On a tip from Chris Capuano between innings on Friday, Niese began chewing a wad of sugared gum and using it to moisten his fingers, as a way to better grip the baseball. It worked. Niese settled down from a rocky start to allow just one run his second time through the Dodgers lineup.

"He gave me a tip to chew some bubblegum and lick my fingers, get them sticky," Niese said of Capuano. "And it really helped. After that, it was a lot better. The feel for the ball [on Friday] was real dry."

Major League rules stipulate that a pitcher may lick his fingers as often as he wants, as long as he wipes them on his uniform prior to throwing another pitch.

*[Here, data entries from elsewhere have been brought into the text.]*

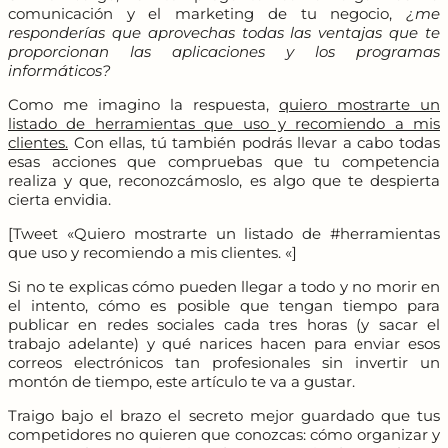
comunicación y el marketing de tu negocio,
¿me
responderías que aprovechas todas las ventajas que te
proporcionan las aplicaciones y los programas
informáticos?
Como me imagino la respuesta,
quiero mostrarte un
listado de herramientas que uso y recomiendo a mis
clientes.
Con ellas, tú también podrás llevar a cabo todas
esas acciones que compruebas que tu competencia
realiza y que, reconozcámoslo, es algo que te despierta
cierta envidia.
[Tweet «Quiero mostrarte un listado de #herramientas
que uso y recomiendo a mis clientes. «]
Si no te explicas cómo pueden llegar a todo y no morir en
el intento, cómo es posible que tengan tiempo para
publicar en redes sociales cada tres horas (y sacar el
trabajo adelante) y qué narices hacen para enviar esos
correos electrónicos tan profesionales sin invertir un
montón de tiempo, este artículo te va a gustar.
Traigo bajo el brazo el secreto mejor guardado que tus
competidores no quieren que conozcas: cómo organizar y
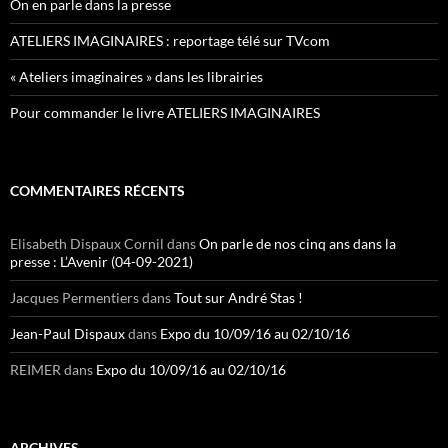
On en parle dans la presse
ATELIERS IMAGINAIRES : reportage télé sur TVcom
« Ateliers imaginaires » dans les librairies
Pour commander le livre ATELIERS IMAGINAIRES
COMMENTAIRES RÉCENTS
Elisabeth Dispaux Cornil
dans
On parle de nos cinq ans dans la
presse : L’Avenir (04-09-2021)
Jacques Permentiers
dans
Tout sur André Stas !
Jean-Paul Dispaux
dans
Expo du 10/09/16 au 02/10/16
REIMER
dans
Expo du 10/09/16 au 02/10/16
ARCHIVES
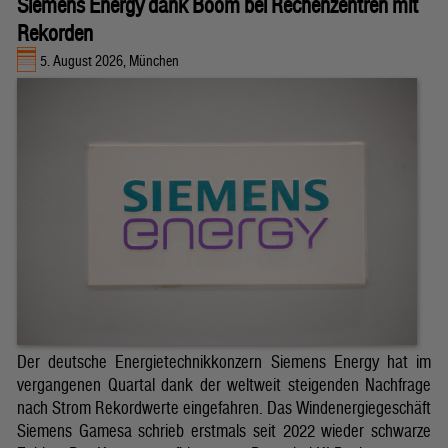
Siemens Energy dank Boom bei Rechenzentren mit
Rekorden
5. August 2026, München
Der deutsche Energietechnikkonzern Siemens Energy hat im
vergangenen Quartal dank der weltweit steigenden Nachfrage
nach Strom Rekordwerte eingefahren. Das Windenergiegeschäft
Siemens Gamesa schrieb erstmals seit 2022 wieder schwarze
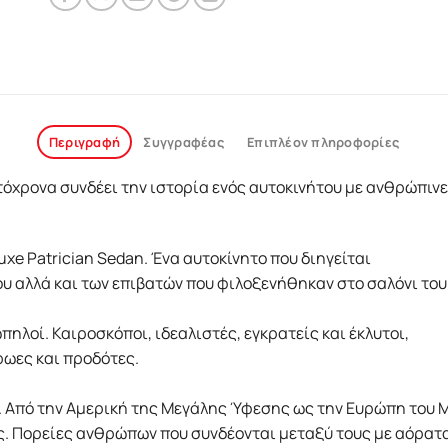
Περιγραφή
Συγγραφέας
Επιπλέον πληροφορίες
όχρονα συνδέει την ιστορία ενός αυτοκινήτου με ανθρώπινες
uxe Patrician Sedan. Ένα αυτοκίνητο που διηγείται
του αλλά και των επιβατών που φιλοξενήθηκαν στο σαλόνι του
πηλοί. Καιροσκόποι, ιδεαλιστές, εγκρατείς και έκλυτοι,
ρωες και προδότες.
. Από την Αμερική της Μεγάλης Ύφεσης ως την Ευρώπη του Μ
ς. Πορείες ανθρώπων που συνδέονται μεταξύ τους με αόρατα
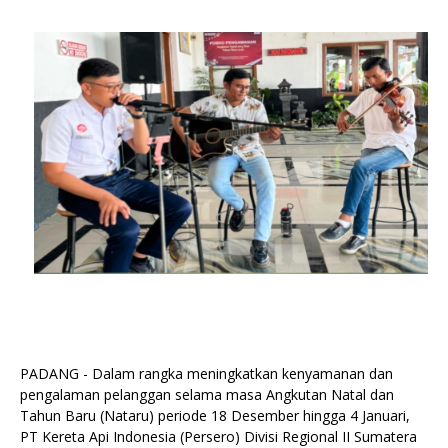
PADANG - Dalam rangka meningkatkan kenyamanan dan
pengalaman pelanggan selama masa Angkutan Natal dan
Tahun Baru (Nataru) periode 18 Desember hingga 4 Januari,
PT Kereta Api Indonesia (Persero) Divisi Regional II Sumatera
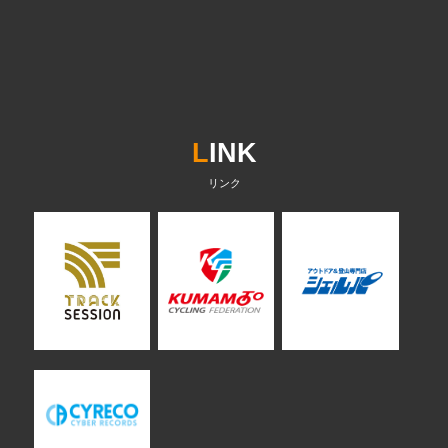
L
INK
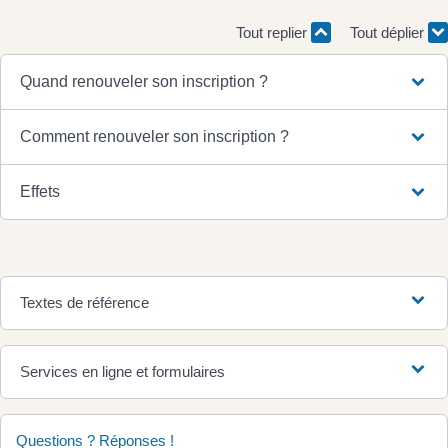
Tout replier
Tout déplier
Quand renouveler son inscription ?
Comment renouveler son inscription ?
Effets
Textes de référence
Services en ligne et formulaires
Questions ? Réponses !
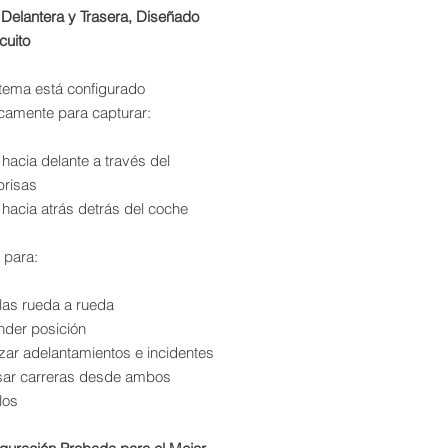
 Delantera y Trasera, Diseñado
cuito
stema está configurado
icamente para capturar:
 hacia delante a través del
brisas
 hacia atrás detrás del coche
 para:
las rueda a rueda
nder posición
zar adelantamientos e incidentes
sar carreras desde ambos
los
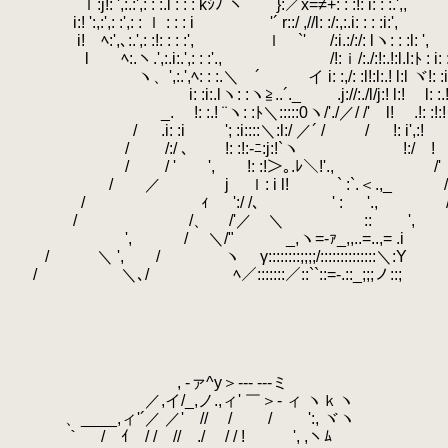
.
.
ｌ:j!: ',:.:',: : :.l : : : kｼﾉ`ヽ }:／x=≠+: : :!: i: : :.',,
.
i:! ':,:',: :',: : ｌ : : : i '´ r::/ ,//l: :/:,:
.
.
i! ﾍ:',､:.',: :!: : : :', ｌ `' /:i.:/:/: lヽ: : :l: ',
.
l ﾍ:.ヽ.',:.i:.',: : :'., /!:ｉ/:./:!:.!:
.
ヽ、',:.',ﾍ: : :.＼ ´ イ i: :,/: :l!:l:.! l:l ヾ!: :i
.
i: :i:.lヽ: :ヽ≧..´._ .j://:./l/j:! l:
.
_.
.
!: :.! ¨ヽ: :ﾄ＼:::::0ヽ/'./／/ /' l! .!: :!:!
.
.
/ .i: :i '; :i::::＼:l:/ ／´ / / !: i',:!
.
.
/ /:/ ､ !: :!:-ﾆ:j:!`ヽ !:/ !
.
/ / ' ', !: :!＞｡.ﾚ＼!'., /'
.
/ ／ j ｌ: i l! ` :`.＜.,_ 
.
.
/ ｨ ':/ /、 ' :
.
'., 
.
.
/ /、 /'／ ＼ ::
.
',
.
', / ＼/" _,ヽ=-ｧ_,,..=..,= .i
.
/ ＼ ', / ヽ γ::::::::;;;;/::::::::::::::＼:Y
.
.
/ ＼､/ ﾍ／:::::::／::``::=-.::_;;;ノ::;
.
.
.
.
.
.
, -ァ^y＞--- ‐‐-ミ
.
／,イ/_,ノ.,ィ' ￣＞- ィ ヽｋヽ
.
ゝ、____,ィ'´／ ／' // / / ':, ヾヽ
.
｀￣ / ｲ / / // ./ / / ! ', ,ヽﾑ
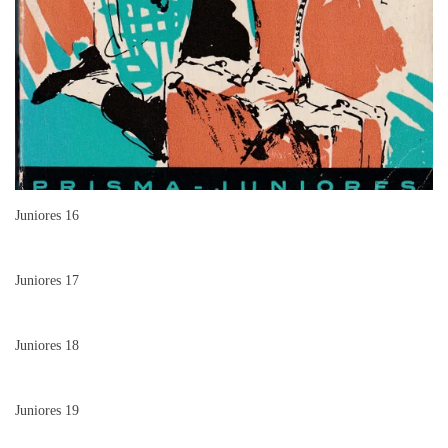
Juniores 16
Juniores 17
Juniores 18
Juniores 19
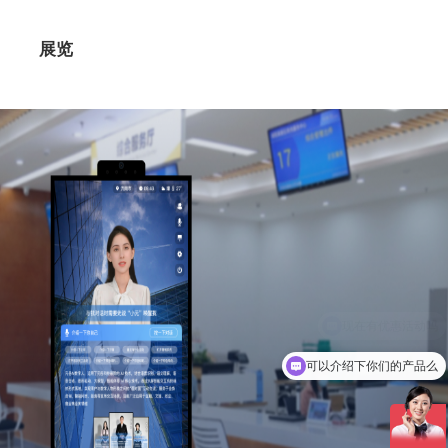
展览
可以介绍下你们的产品么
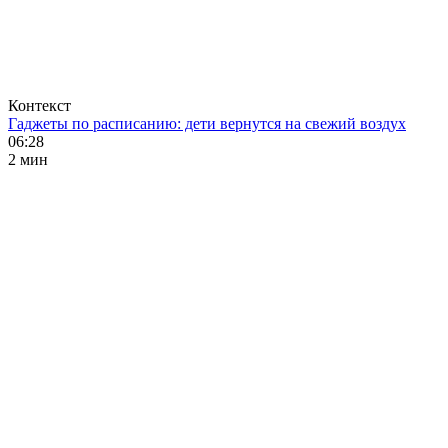
Контекст
Гаджеты по расписанию: дети вернутся на свежий воздух
06:28
2 мин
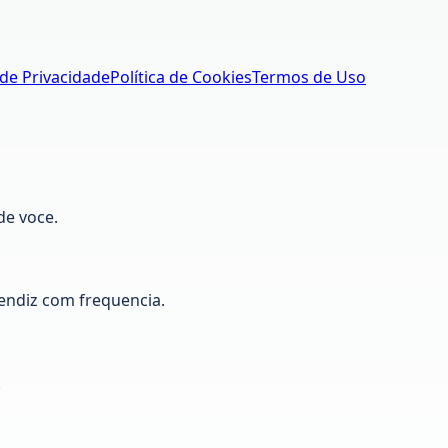
 de Privacidade
Política de Cookies
Termos de Uso
de voce.
ndiz com frequencia.
.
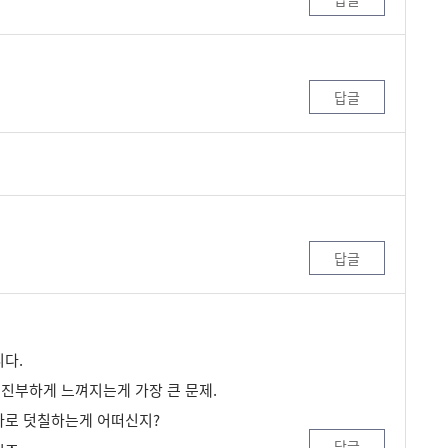
답글
답글
니다.
진부하게 느껴지는게 가장 큰 문제.
사로 덧칠하는게 어떠신지?
답글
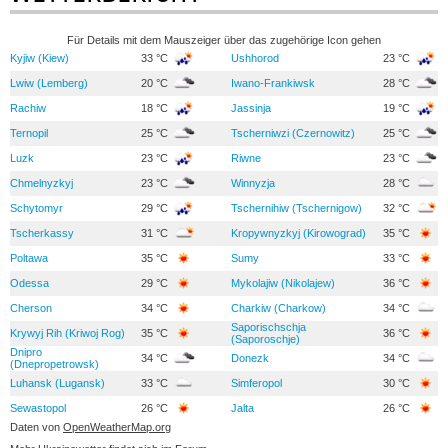
Für Details mit dem Mauszeiger über das zugehörige Icon gehen
Kyjiw (Kiew)
33 °C
Ushhorod
23 °C
Lwiw (Lemberg)
20 °C
Iwano-Frankiwsk
28 °C
Rachiw
18 °C
Jassinja
19 °C
Ternopil
25 °C
Tscherniwzi (Czernowitz)
25 °C
Luzk
23 °C
Riwne
23 °C
Chmelnyzkyj
23 °C
Winnyzja
28 °C
Schytomyr
29 °C
Tschernihiw (Tschernigow)
32 °C
Tscherkassy
31 °C
Kropywnyzkyj (Kirowograd)
35 °C
Poltawa
35 °C
Sumy
33 °C
Odessa
29 °C
Mykolajiw (Nikolajew)
36 °C
Cherson
34 °C
Charkiw (Charkow)
34 °C
Saporischschja
Krywyj Rih (Kriwoj Rog)
35 °C
36 °C
(Saporoschje)
Dnipro
34 °C
Donezk
34 °C
(Dnepropetrowsk)
Luhansk (Lugansk)
33 °C
Simferopol
30 °C
Sewastopol
26 °C
Jalta
26 °C
Daten von
OpenWeatherMap.org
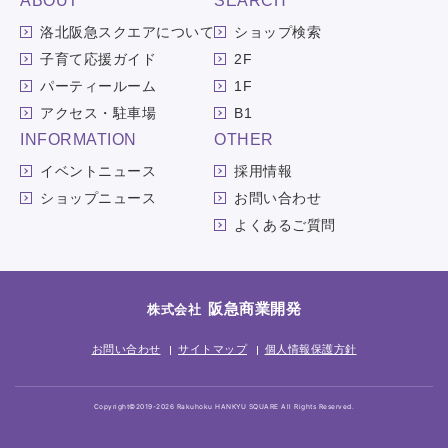
ABOUT
SEARCH
洛北阪急スクエアについて
ショップ検索
子育て応援ガイド
2F
パーティールーム
1F
アクセス・駐車場
B1
INFORMATION
OTHER
イベントニュース
採用情報
ショップニュース
お問い合わせ
よくあるご質問
阪急商業開発
株式会社
お問い合わせ
サイトマップ
個人情報保護方針
Copyright©2019-2026 Rakuhoku HANKYU SQUARE All Rights Reserved.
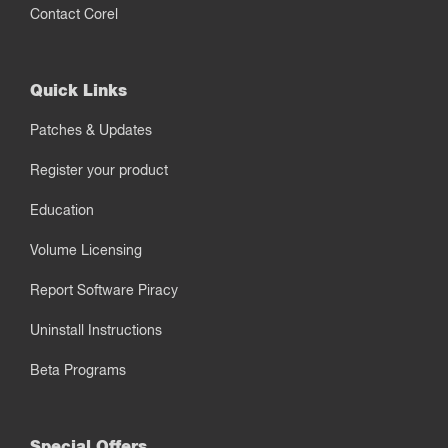
Contact Corel
Quick Links
Patches & Updates
Register your product
Education
Volume Licensing
Report Software Piracy
Uninstall Instructions
Beta Programs
Special Offers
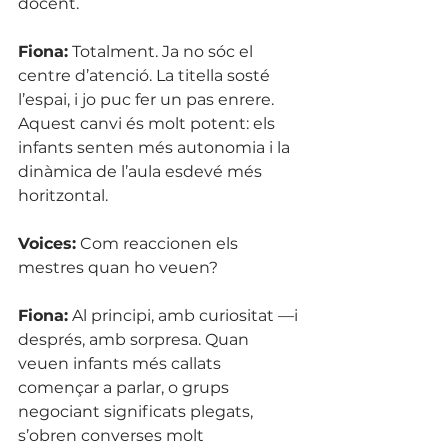
docent.
Fiona:
 Totalment. Ja no sóc el 
centre d’atenció. La titella sosté 
l’espai, i jo puc fer un pas enrere. 
Aquest canvi és molt potent: els 
infants senten més autonomia i la 
dinàmica de l’aula esdevé més 
horitzontal.
Voices:
 Com reaccionen els 
mestres quan ho veuen?
Fiona:
 Al principi, amb curiositat —i 
després, amb sorpresa. Quan 
veuen infants més callats 
començar a parlar, o grups 
negociant significats plegats, 
s’obren converses molt 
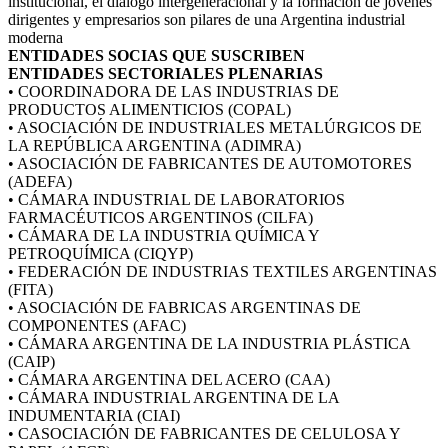
institucional, el diálogo intergeneracional y la formación de jóvenes
dirigentes y empresarios son pilares de una Argentina industrial
moderna
ENTIDADES SOCIAS QUE SUSCRIBEN
ENTIDADES SECTORIALES PLENARIAS
• COORDINADORA DE LAS INDUSTRIAS DE
PRODUCTOS ALIMENTICIOS (COPAL)
• ASOCIACIÓN DE INDUSTRIALES METALÚRGICOS DE
LA REPÚBLICA ARGENTINA (ADIMRA)
• ASOCIACIÓN DE FABRICANTES DE AUTOMOTORES
(ADEFA)
• CÁMARA INDUSTRIAL DE LABORATORIOS
FARMACÉUTICOS ARGENTINOS (CILFA)
• CÁMARA DE LA INDUSTRIA QUÍMICA Y
PETROQUÍMICA (CIQYP)
• FEDERACIÓN DE INDUSTRIAS TEXTILES ARGENTINAS
(FITA)
• ASOCIACIÓN DE FABRICAS ARGENTINAS DE
COMPONENTES (AFAC)
• CÁMARA ARGENTINA DE LA INDUSTRIA PLÁSTICA
(CAIP)
• CÁMARA ARGENTINA DEL ACERO (CAA)
• CÁMARA INDUSTRIAL ARGENTINA DE LA
INDUMENTARIA (CIAI)
• CASOCIACIÓN DE FABRICANTES DE CELULOSA Y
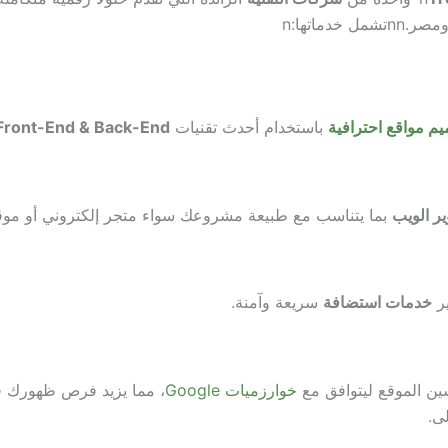
ومصر.
nn
تشمل خدماتها:
n
م مواقع احترافية
باستخدام أحدث تقنيات
Front-End & Back-End
ر الويب
بما يتناسب مع طبيعة مشروعك سواء متجر إلكتروني أو مو
ير
خدمات استضافة
سريعة وآمنة.
ن الموقع ليتوافق مع
خوارزميات Google
، مما يزيد فرص ظهورك في
لى.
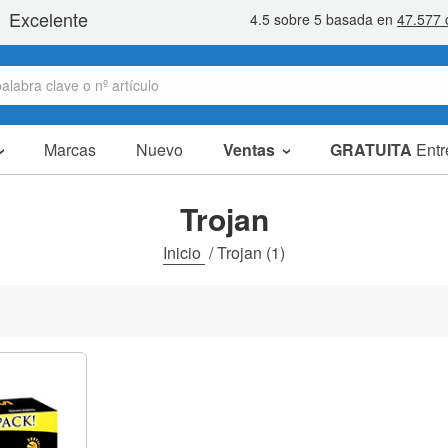
Marcas
Nuevo
Ventas
GRATUITA
Entr
artículos en oferta
packs ahorro
Trojan
liquidaciones
Inicio
/
Trojan
(1)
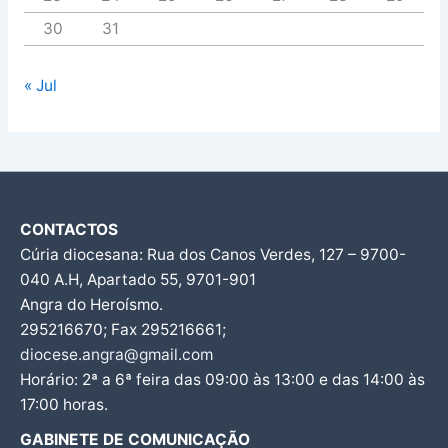
30
31
« Jul
CONTACTOS
Cúria diocesana: Rua dos Canos Verdes, 127 – 9700-
040 A.H, Apartado 55, 9701-901
Angra do Heroísmo.
295216670; Fax 295216661;
diocese.angra@gmail.com
Horário: 2ª a 6ª feira das 09:00 às 13:00 e das 14:00 às
17:00 horas.
GABINETE DE COMUNICAÇÃO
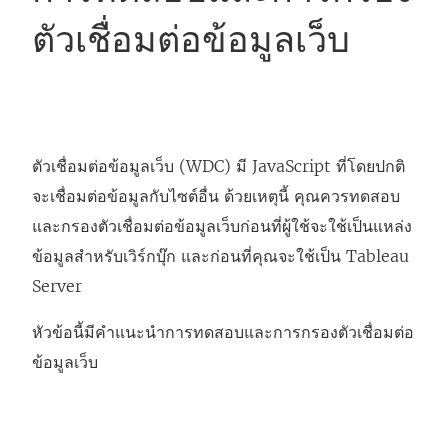
ตัวเชื่อมต่อข้อมูลเว็บ
ตัวเชื่อมต่อข้อมูลเว็บ (WDC) มี JavaScript ที่โดยปกติ
จะเชื่อมต่อข้อมูลกับไซต์อื่น ด้วยเหตุนี้ คุณควรทดสอบ
และกรองตัวเชื่อมต่อข้อมูลเว็บก่อนที่ผู้ใช้จะใช้เป็นแหล่ง
ข้อมูลสำหรับเวิร์กบุ๊ก และก่อนที่คุณจะใช้เป็น Tableau
Server
หัวข้อนี้มีคำแนะนำการทดสอบและการกรองตัวเชื่อมต่อ
ข้อมูลเว็บ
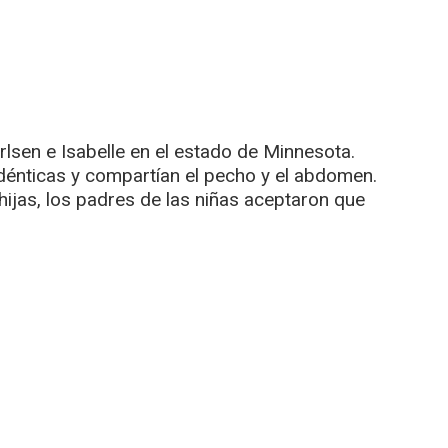
lsen e Isabelle en el estado de Minnesota.
énticas y compartían el pecho y el abdomen.
hijas, los padres de las niñas aceptaron que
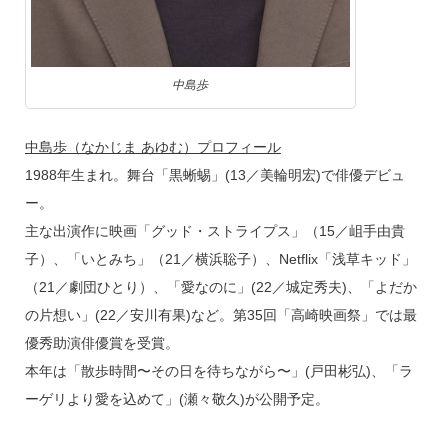
中島歩
中島歩（なかじま あゆむ）プロフィール
1988年生まれ。舞台「黒蜥蜴」(13／美輪明宏)で俳優デビュ
ー。
主な出演作に映画「グッド・ストライプス」（15／岨手由貴
子）、「いとみち」（21／横浜聡子）、Netflix「浅草キッド」
（21／劇団ひとり）、「愛なのに」(22／城定秀夫)、「よだか
の片想い」(22／安川有果)など。第35回「高崎映画祭」では最
優秀助演俳優賞を受賞。
本年は「散歩時間〜その日を待ちながら〜」(戸田彬弘)、「ラ
ーゲリより愛を込めて」(瀬々敬久)が公開予定。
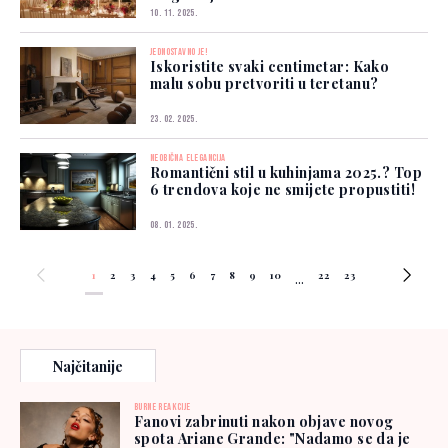
10. 11. 2025.
JEDNOSTAVNO JE!
Iskoristite svaki centimetar: Kako
malu sobu pretvoriti u teretanu?
23. 02. 2025.
NEOBIČNA ELEGANCIJA
Romantični stil u kuhinjama 2025.? Top
6 trendova koje ne smijete propustiti!
08. 01. 2025.
1
2
3
4
5
6
7
8
9
10
22
23
...
Najčitanije
BURNE REAKCIJE
Fanovi zabrinuti nakon objave novog
spota Ariane Grande: "Nadamo se da je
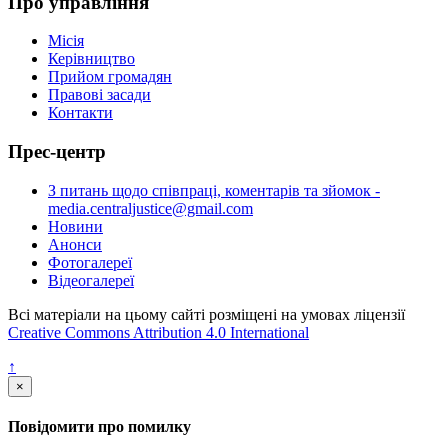
Про управління
Місія
Керівництво
Прийом громадян
Правові засади
Контакти
Прес-центр
З питань щодо співпраці, коментарів та зйомок -
media.centraljustice@gmail.com
Новини
Анонси
Фотогалереї
Відеогалереї
Всі матеріали на цьому сайті розміщені на умовах ліцензії
Creative Commons Attribution 4.0 International
↑
×
Повідомити про помилку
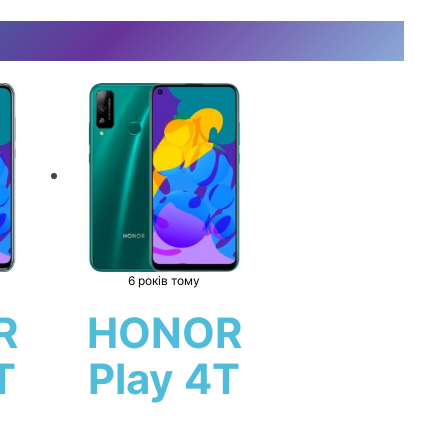
6 років тому
R
HONOR
T
Play 4T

"Sometimes if you're chewing a little gum, the sugar in the gum gives you a little extra tack so you can grip the ball and it doesn't slip out of your hand," said Capuano, who began using bubblegum as a way to combat cold temperatures as an amateur pitcher in Massachusetts. "Especially this year, when it's been cold, it's like throwing a cue ball out there if you don't have some kind of tack or rosin or something. Gum is nice because it's not super sticky. It just provides enough tack where you can get a grip."

Worth noting

• Reliever Bobby Parnell (numbness, right hand) threw one inning without incident Saturday in an extended spring training game. Manager Terry Collins said he hopes Parnell will begin a rehab assignment this week at one of the upper levels of the Minor Leagues, where the cooler weather in upstate New York could help test his circulation.

• Ronny Paulino, who caught R.A. Dickey's bullpen session earlier this weekend, is scheduled to catch Dickey for the first time in a regular-season game on Sunday. Collins wants Paulino's right-handed bat in the lineup against Dodgers lefty Clayton Kershaw.

• Pedro Beato (tendinitis, right elbow) will fly to Port St. Lucie, Fla., on Sunday to begin a rehabilitation program.